School Board mission statement

The Billings District 2 School Board meets at the Lincoln Center on Monday, November 20, 2017.

LARRY MAYER, Gazette Staff

It was a trick that literally only Helena could pull off.

When the Legislature met in 2017, it had to slash payments it made to schools in order to cobble together a budget, which even when, even after it was passed, was inadequate and needed fixing during a Special Session. 

Yet when lawmakers agreed to cut payments to schools, it didn't stop the obligation of Montana's citizens to provide for public education. Instead, it just shifted the burden to taxpayers. In other words, the money all came from the same pockets, ours. 

Beyond essentially raising local taxes without voter approval, the Legislature also hobbled school districts from doing much more than surviving. 

Residents in nearly every corner of the state have seen their taxes increase just to maintain what they have because the state is giving less. Heaven help the school district that sees a decrease in the number of students, or which has to make an necessary costly repair. 

Residents are just now beginning to feel the constant upward pressure on their taxes while reports seem to indicate slow wage growth in the state or some stagnation.

And so it is both admirable and understandable that Billings Public Schools withdrew its earlier plans to ask residents for money to repair aging high schools.

Contrary to a popularly held belief: School districts don't always ask for money. Sometimes, they decide against it.

In this case, the school district's request is completely understandable. For years, Billings Senior High has been in need of updating. Billings' youngest public high school is now more than 30 years old, and a steadily increasing population continues to put stress on these buildings.

We do have a list of repairs, updates and renovations that are only going to get more expensive as the buildings experience more wear and tear. And, construction costs will likely only increase, especially in a community like Billings which has a lot of construction activity. That's why it seems to make sense to start updating these facilities so that it doesn't become catastrophically expensive later.

However, we also think that a failed levy attempt, coupled with voter fatigue could be disastrous for Billings and its public schools.

Billings has turned the tide of what was many failed levies. We saw the entire community rally around the "Yes For Kids" campaign and our community can boast two beautiful new middle schools and a list of upgrades and repairs to the elementary and other middle schools. 

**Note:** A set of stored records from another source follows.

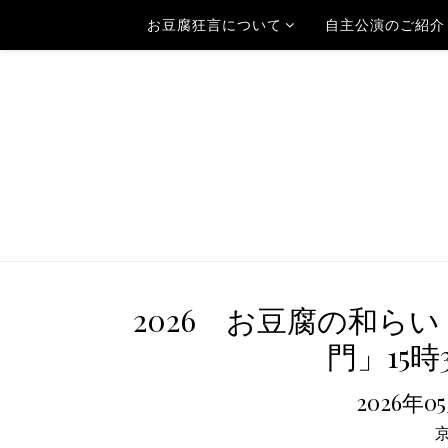
お豆腐狂言について
自主公演のご紹介
2026 お豆腐の和ら
門」15時
2026年0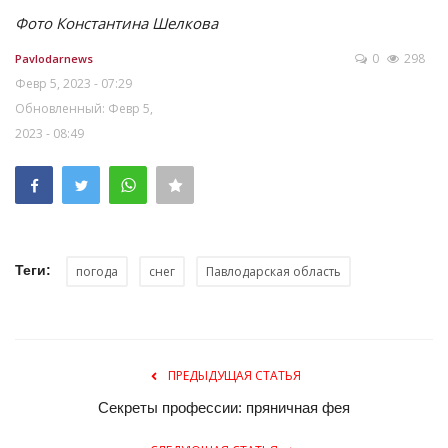
Фото Константина Шелкова
0
298
Pavlodarnews
Февр 5, 2023 - 07:29
Обновленный: Февр 5,
2023 - 08:49
Теги:
погода
снег
Павлодарская область
ПРЕДЫДУЩАЯ СТАТЬЯ
Секреты профессии: пряничная фея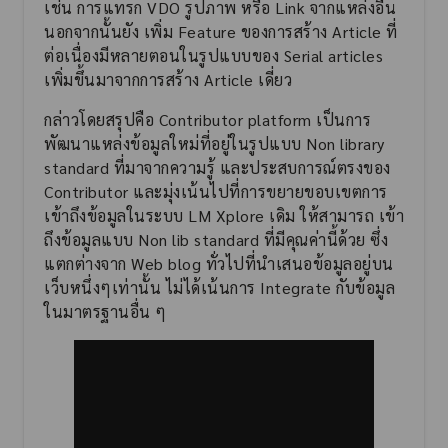
เช่น การแทรก VDO รูปภาพ หรือ Link จากแหล่งอื่น
นอกจากนั้นยัง เพิ่ม Feature ของการสร้าง Article ที่
ต่อเนื่องมีหลายตอนในรูปแบบของ Serial articles
เพิ่มขึ้นมาจากการสร้าง Article เดี่ยว
กล่าวโดยสรุปคือ Contributor platform เป็นการ
พัฒนาแหล่งข้อมูลใหม่ที่อยู่ในรูปแบบ Non library
standard ที่มาจากความรู้ และประสบการณ์ตรงของ
Contributor และมุ่งเน้นไปที่การขยายขอบเขตการ
เข้าถึงข้อมูลในระบบ LM Xplore เดิม ให้สามารถ เข้า
ถึงข้อมูลแบบ Non lib standard ที่มีคุณค่านี้ด้วย ซึ่ง
แตกต่างจาก Web blog ทั่วไปที่นำเสนอข้อมูลอยู่บน
เว็บหนึ่งๆเท่านั้น ไม่ได้เน้นการ Integrate กับข้อมูล
ในมาตรฐานอื่น ๆ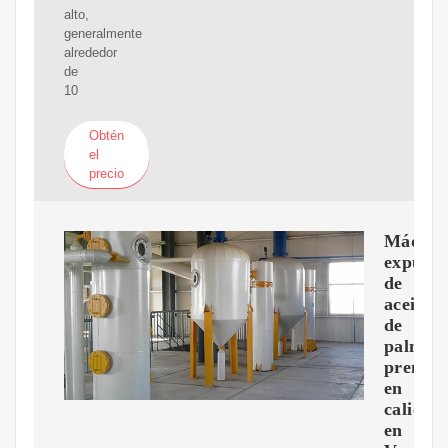
alto,
generalmente
alrededor
de
10
Obtén
el
precio
Máquin
expulso
de
aceite
de
palma
prensa
en
caliente
en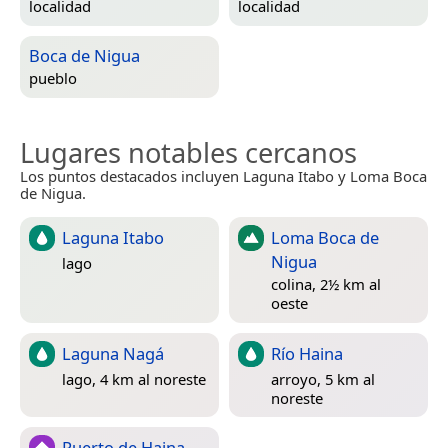
localidad
localidad
Boca de Nigua
pueblo
Lugares notables cercanos
Los puntos destacados incluyen Laguna Itabo y Loma Boca
de Nigua.
Laguna Itabo
Loma Boca de
Nigua
lago
colina, 2½ km al
oeste
Laguna Nagá
Río Haina
lago, 4 km al noreste
arroyo, 5 km al
noreste
Puerto de Haina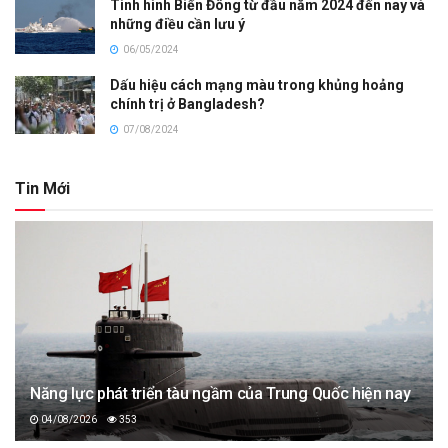
Tình hình Biển Đông từ đầu năm 2024 đến nay và
những điều cần lưu ý
06/05/2024
Dấu hiệu cách mạng màu trong khủng hoảng
chính trị ở Bangladesh?
07/08/2024
Tin Mới
Năng lực phát triển tàu ngầm của Trung Quốc hiện nay
04/08/2026
353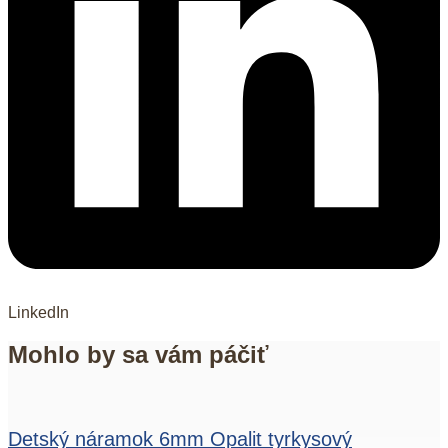
LinkedIn
Mohlo by sa vám páčiť
Detský náramok 6mm Opalit tyrkysový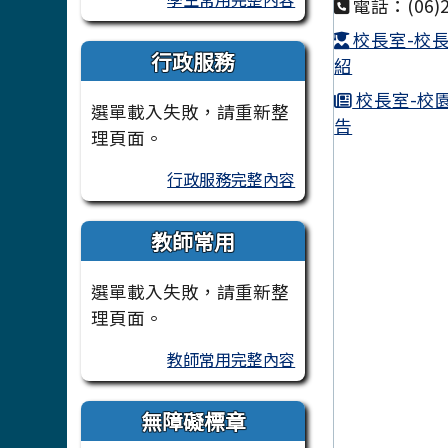
電話：(06)2
校長室-校
行政服務
紹
校長室-校
選單載入失敗，請重新整
告
理頁面。
行政服務完整內容
教師常用
選單載入失敗，請重新整
理頁面。
教師常用完整內容
無障礙標章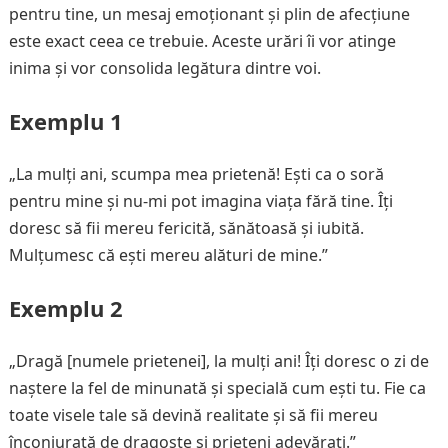
pentru tine, un mesaj emoționant și plin de afecțiune
este exact ceea ce trebuie. Aceste urări îi vor atinge
inima și vor consolida legătura dintre voi.
Exemplu 1
„La mulți ani, scumpa mea prietenă! Ești ca o soră
pentru mine și nu-mi pot imagina viața fără tine. Îți
doresc să fii mereu fericită, sănătoasă și iubită.
Mulțumesc că ești mereu alături de mine.”
Exemplu 2
„Dragă [numele prietenei], la mulți ani! Îți doresc o zi de
naștere la fel de minunată și specială cum ești tu. Fie ca
toate visele tale să devină realitate și să fii mereu
înconjurată de dragoste și prieteni adevărați.”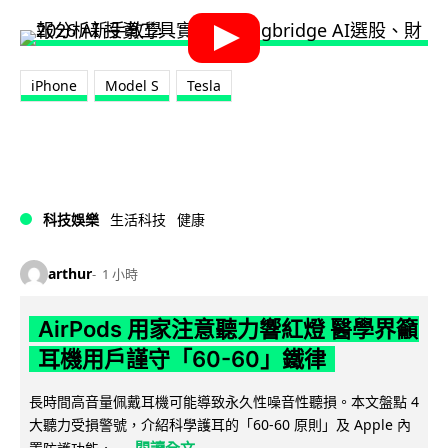
iPhone
Model S
Tesla
科技娛樂
生活科技
健康
arthur
1 小時
AirPods 用家注意聽力響紅燈 醫學界籲
耳機用戶謹守「60-60」鐵律
長時間高音量佩戴耳機可能導致永久性噪音性聽損。本文盤點 4
大聽力受損警號，介紹科學護耳的「60-60 原則」及 Apple 內
閱讀全文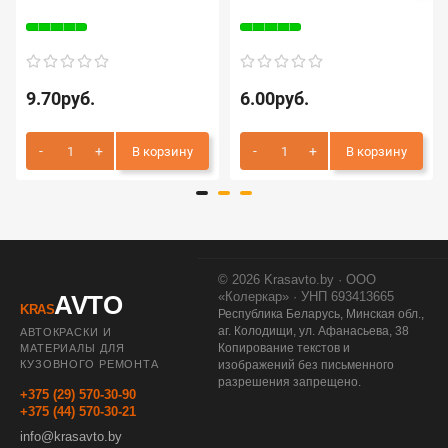
9.70руб.
6.00руб.
В корзину
В корзину
© 2026 Krasavto.by · ООО
«Колеркар» · УНП 693413665
AVTO
KRAS
Республика Беларусь, Минская обл.,
аг. Колодищи, ул. Афанасьева, 38
АВТОКРАСКИ И
Копирование текстов и
МАТЕРИАЛЫ ДЛЯ
КУЗОВНОГО РЕМОНТА
изображений без письменного
разрешения запрещено.
+375 (29) 570-30-90
+375 (44) 570-30-21
info@krasavto.by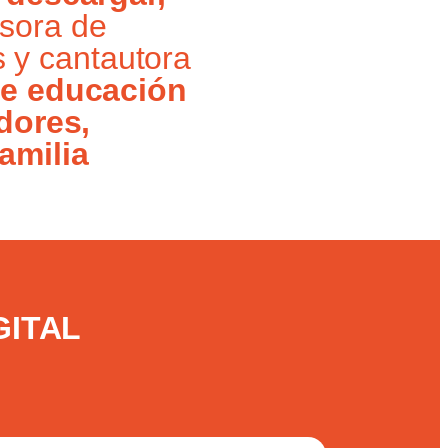
sora de
s y cantautora
e educación
adores,
amilia
GITAL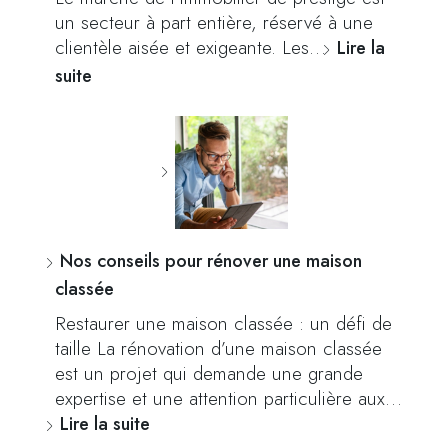
un secteur à part entière, réservé à une
clientèle aisée et exigeante. Les…
Lire la
suite
Nos conseils pour rénover une maison
classée
Restaurer une maison classée : un défi de
taille La rénovation d’une maison classée
est un projet qui demande une grande
expertise et une attention particulière aux…
Lire la suite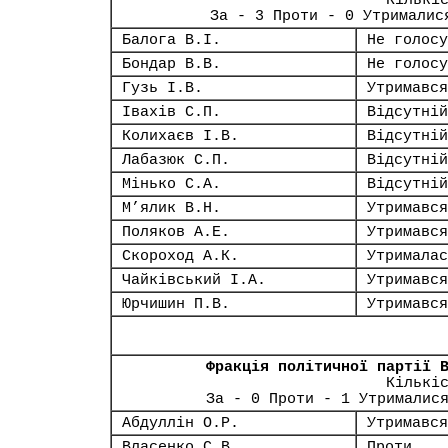
Кількі
За - 3 Проти - 0 Утрималис
Балога В.І.
Не голосу
Бондар В.В.
Не голосу
Гузь І.В.
Утримався
Івахів С.П.
Відсутній
Колихаєв І.В.
Відсутній
Лабазюк С.П.
Відсутній
Мінько С.А.
Відсутній
М’ялик В.Н.
Утримався
Поляков А.Е.
Утримався
Скороход А.К.
Утрималас
Чайківський І.А.
Утримався
Юрчишин П.В.
Утримався
Фракція політичної партії 
Кількі
За - 0 Проти - 1 Утрималис
Абдуллін О.Р.
Утримався
Власенко С.В.
Проти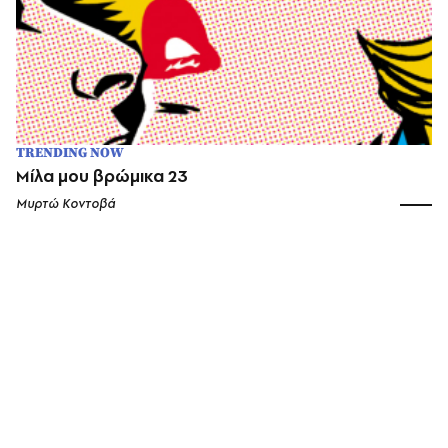
TRENDING NOW
Μίλα μου βρώμικα 23
Μυρτώ Κοντοβά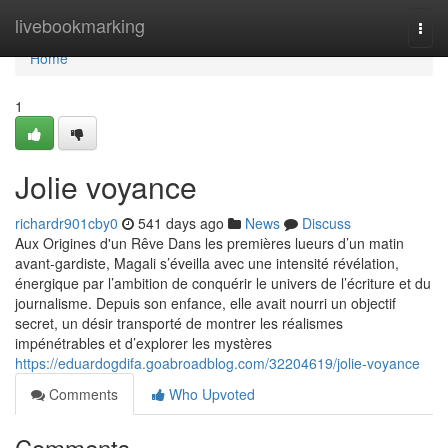
Home
livebookmarking
Togg
navi
Home
1
Jolie voyance
richardr901cby0
541 days ago
News
Discuss
Aux Origines d'un Rêve Dans les premières lueurs d’un matin
avant-gardiste, Magali s’éveilla avec une intensité révélation,
énergique par l’ambition de conquérir le univers de l’écriture et du
journalisme. Depuis son enfance, elle avait nourri un objectif
secret, un désir transporté de montrer les réalismes
impénétrables et d’explorer les mystères
https://eduardogdifa.goabroadblog.com/32204619/jolie-voyance
Comments
Who Upvoted
Comments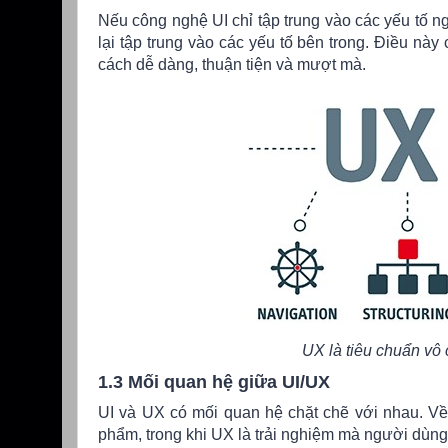
Nếu công nghệ UI chỉ tập trung vào các yếu tố ng
lại tập trung vào các yếu tố bên trong. Điều nà
cách dễ dàng, thuận tiện và mượt mà.
UX là tiêu chuẩn vô
1.3 Mối quan hệ giữa UI/UX
UI và UX có mối quan hệ chặt chẽ với nhau. Về 
phẩm, trong khi UX là trải nghiệm mà người dùng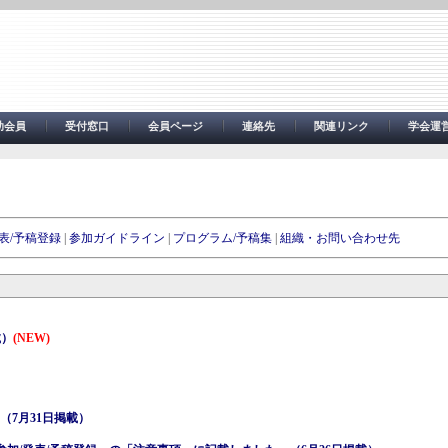
助会員
受付窓口
会員ページ
連絡先
関連リンク
学会運
表/予稿登録
|
参加ガイドライン
|
プログラム/予稿集
|
組織・お問い合わせ先
載）
(NEW)
（7月31日掲載）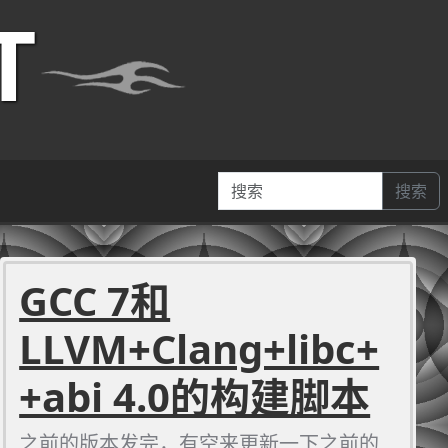
T
搜索
GCC 7和
LLVM+Clang+libc+
+abi 4.0的构建脚本
之前的版本发完，有空来更新一下之前的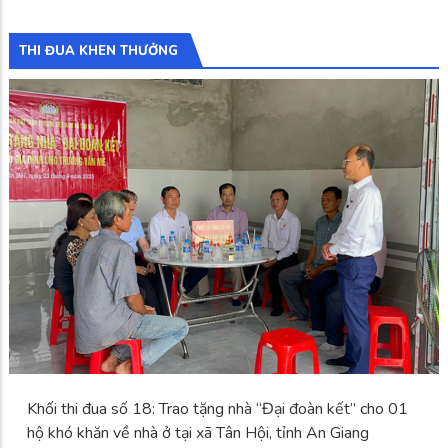
THI ĐUA KHEN THƯỞNG
Khối thi đua số 18: Trao tặng nhà “Đại đoàn kết” cho 01
hộ khó khăn về nhà ở tại xã Tân Hội, tỉnh An Giang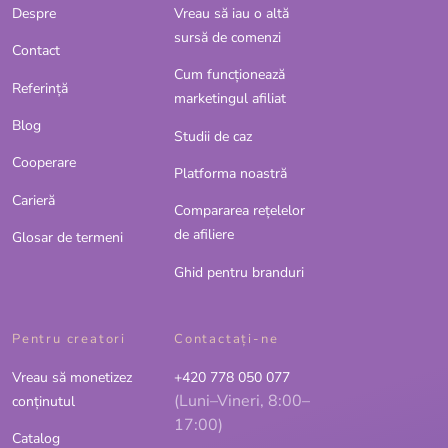
Despre
Vreau să iau o altă
sursă de comenzi
Contact
Cum funcționează
Referinţă
marketingul afiliat
Blog
Studii de caz
Cooperare
Platforma noastră
Carieră
Compararea rețelelor
de afiliere
Glosar de termeni
Ghid pentru branduri
Pentru creatori
Contactaţi-ne
Vreau să monetizez
+420 778 050 077
(Luni–Vineri, 8:00–
conținutul
17:00)
Catalog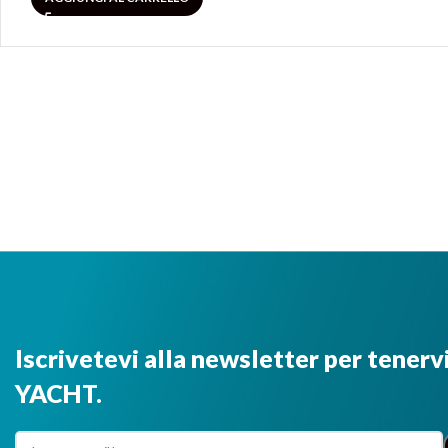
Iscrivetevi alla newsletter per tenerv
YACHT.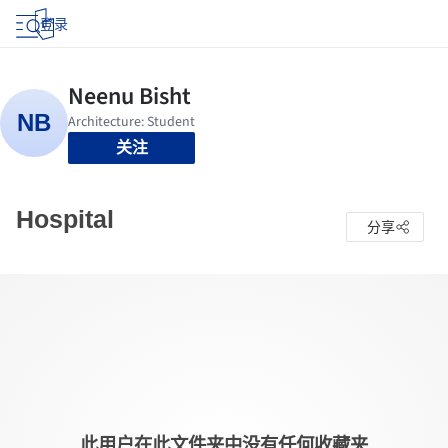
登录
关注
Hospital
分享
此用户在此文件夹中没有任何收藏夹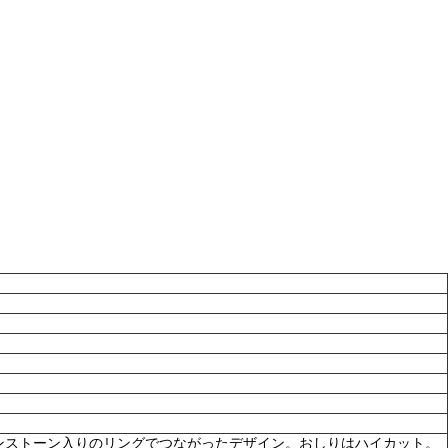
ンストーン入りのリングでつながったデザイン。おしりはハイカット。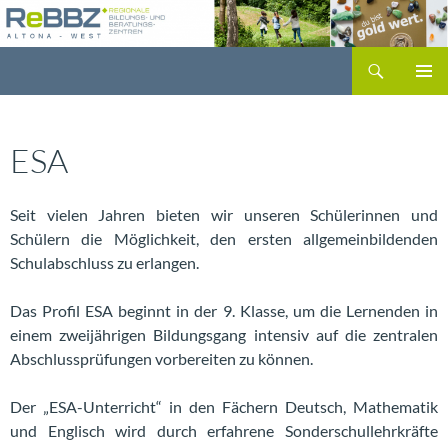
Zum
Inhalt
Suchen
springen
PRIMÄR
MENÜ
ESA
Seit vielen Jahren bieten wir unseren Schülerinnen und
Schülern die Möglichkeit, den ersten allgemeinbildenden
Schulabschluss zu erlangen.
Das Profil ESA beginnt in der 9. Klasse, um die Lernenden in
einem zweijährigen Bildungsgang intensiv auf die zentralen
Abschlussprüfungen vorbereiten zu können.
Der „ESA-Unterricht“ in den Fächern Deutsch, Mathematik
und Englisch wird durch erfahrene Sonderschullehrkräfte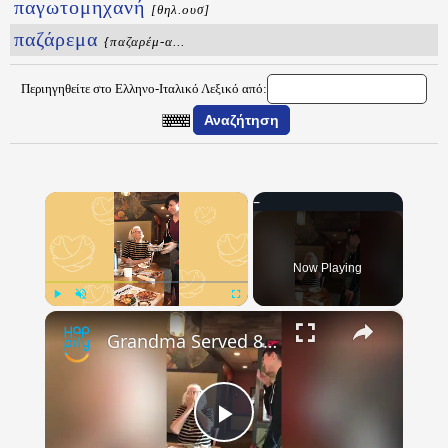
παγωτομηχανή
[θηλ.ουσ]
παζάρεμα
{παζαρέμ-α...
Περιηγηθείτε στο Ελληνο-Ιταλικό Λεξικό από:
×
Now Playing
×
Play
Unmute
Fullscreen
Grandma Served 88th Birthday Meal By Grandchild She's Not Seen in 11 Years | Happily TV
Play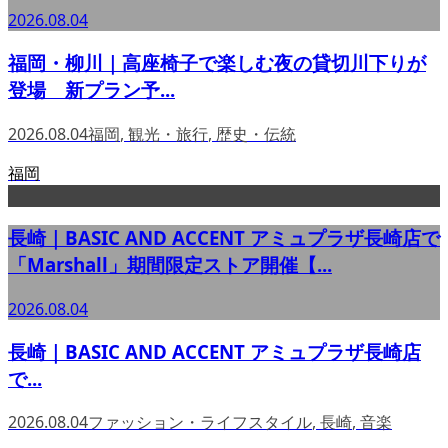
2026.08.04
福岡・柳川｜高座椅子で楽しむ夜の貸切川下りが
登場 新プラン予...
2026.08.04
福岡
,
観光・旅行
,
歴史・伝統
福岡
長崎｜BASIC AND ACCENT アミュプラザ長崎店で
「Marshall」期間限定ストア開催【...
2026.08.04
長崎｜BASIC AND ACCENT アミュプラザ長崎店
で...
2026.08.04
ファッション・ライフスタイル
,
長崎
,
音楽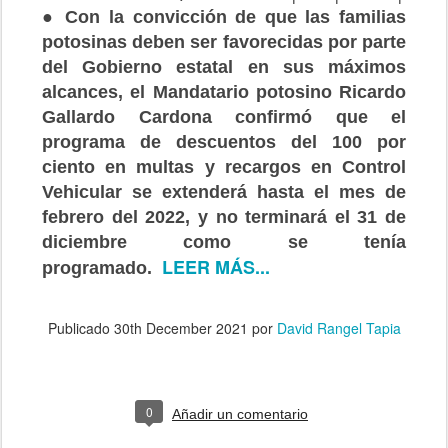
● Con la convicción de que las familias
potosinas deben ser favorecidas por parte
del Gobierno estatal en sus máximos
alcances, el Mandatario potosino Ricardo
Gallardo Cardona confirmó que el
programa de descuentos del 100 por
ciento en multas y recargos en Control
Vehicular se extenderá hasta el mes de
febrero del 2022, y no terminará el 31 de
diciembre como se tenía
LEER MÁS...
programado.
Publicado
30th December 2021
por
David Rangel Tapia
0
Añadir un comentario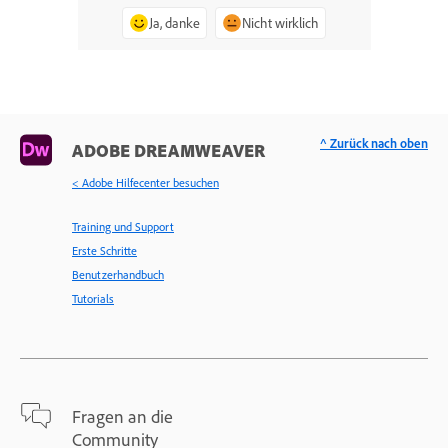
Ja, danke
Nicht wirklich
^ Zurück nach oben
ADOBE DREAMWEAVER
< Adobe Hilfecenter besuchen
Training und Support
Erste Schritte
Benutzerhandbuch
Tutorials
Fragen an die
Community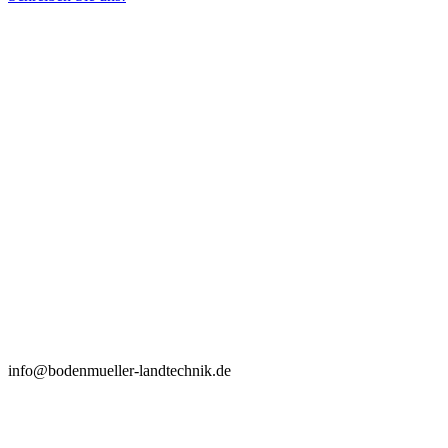
info@bodenmueller-landtechnik.de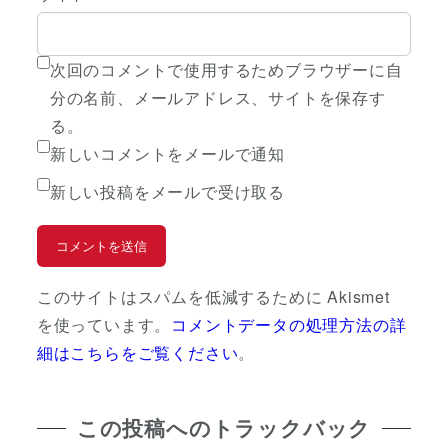
次回のコメントで使用するためブラウザーに自
分の名前、メールアドレス、サイトを保存す
る。
新しいコメントをメールで通知
新しい投稿をメールで受け取る
このサイトはスパムを低減するために Akismet
を使っています。
コメントデータの処理方法の詳
細はこちらをご覧ください
。
この投稿へのトラックバック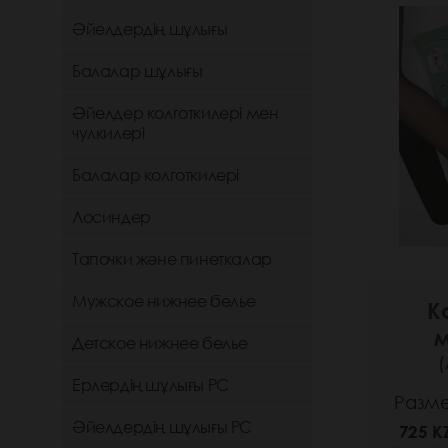
Әйелдердің шұлығы
Балалар шұлығы
Әйелдер колготкилері мен
чулкилері
Балалар колготкилері
Лосиндер
Тапочки және пинеткалар
Мужское нижнее белье
К
м
Детское нижнее белье
(
Ерлердің шұлығы РС
Размер
Әйелдердің шұлығы РС
725 K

This has certainly helped our community by investing in the infrastructure. However, it has also helped educating the leaders of Billings' future by providing excellent facilities.

Renovating and updating the high schools has always been a part of that plan, but it hasn't taken priority, standing behind the middle and elementary schools. 

Now, it will have to wait at least another year while the backlog of items grows. 

We believe trustees of the Billings Public Schools can use another year to prepare a list of top priorities along with a compelling case statement and campaign to the voters. We believe that residents are going to demand to know exactly what they'll be getting for an increase in taxes and why it's necessary. Because there's no shiny, new building, selling an update of the high schools may be a harder pitch. 

We just hope if there's any residual anger or frustration from voters, they'll know where to place the blame in Helena at the capitol, not in Billings at the Lincoln Center.